There must be some disposition of matters properly before the court, even if that means that they are dismissed as frivolous or lacking in merit or granted and treated as an off-set against the case in chief or whatever else might have been done. The operative phrases may be “acknowledged in court” (there may have been a disposition that you failed to recognize) and “properly before the court” (there may have been a legitimate error – yours or the court’s).

You only provide basis for a yes/no answer and speculation. Review the court record and find out what ruling was made on the counterclaim. With Small Claims, the easiest and best way to do that is commonly to review the physical file for a single paper showing the court’s ruling on all matters.

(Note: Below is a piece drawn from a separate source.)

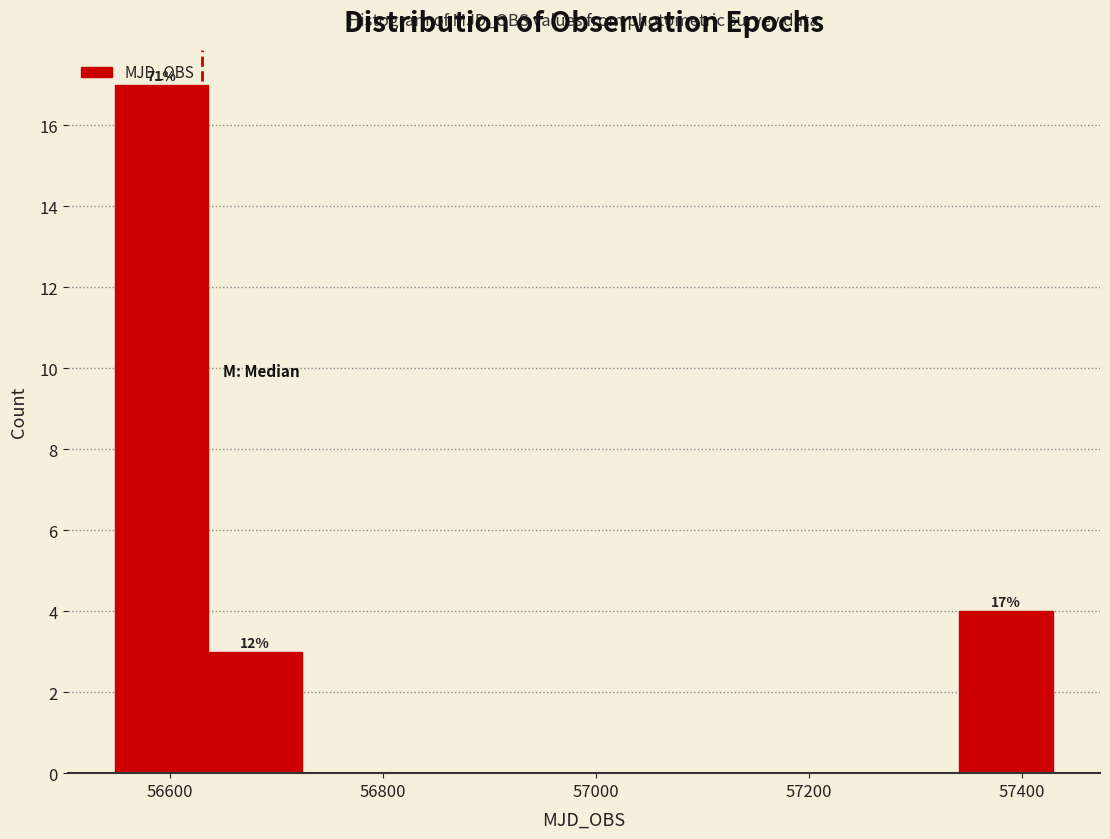

Which range on the x-axis has the tallest bar?

56540 to 56640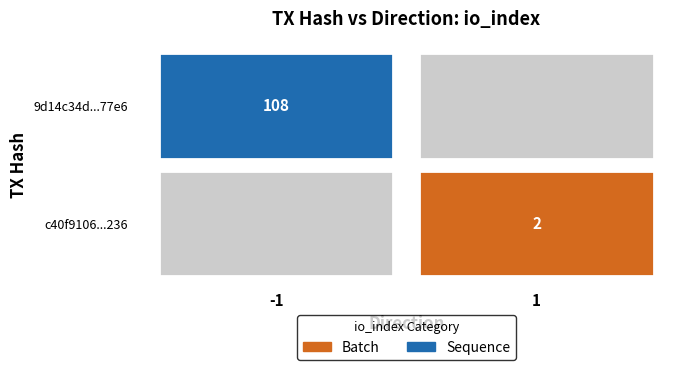

Reading left to right, extract all data points from this chart.

9d14c34d693c67cbe8460a02cca55b8348f77e6: direction=-1	io_index=108
c40f9106677c90743bfc9225293db1f27b46236: direction=1	io_index=2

If there was actually an error, you might first consider a Motion for Reconsideration, but one can only speculate about an explanation.
 

faithnlve

Member
I called the courts. (Remember it was the company and US whom were being sued). To my surprise the judge is claiming it was settled through mediation. We did not settle but, since we no longer owned the business it was the rights of the new owner to agree to settle. The new owner and the plaintiffs came in together. I did find out that because the "new" owner of the business is willing to pay the bogus invoice (good friends), then the judge ruled for the plaintiff. The counter suit by the defendants (US) was "defendants name only" vs "plaintiffs name only" and the business name was not included. But our counter suit did include actions of plaintiff taking money while the business was under our ownership. So "IF" we appealed would there be any grounds to do so? Plus if the plaintiff embezzled money can we still pursue that at all now??! New owner is against us doing anything against his best friends. Thanks again.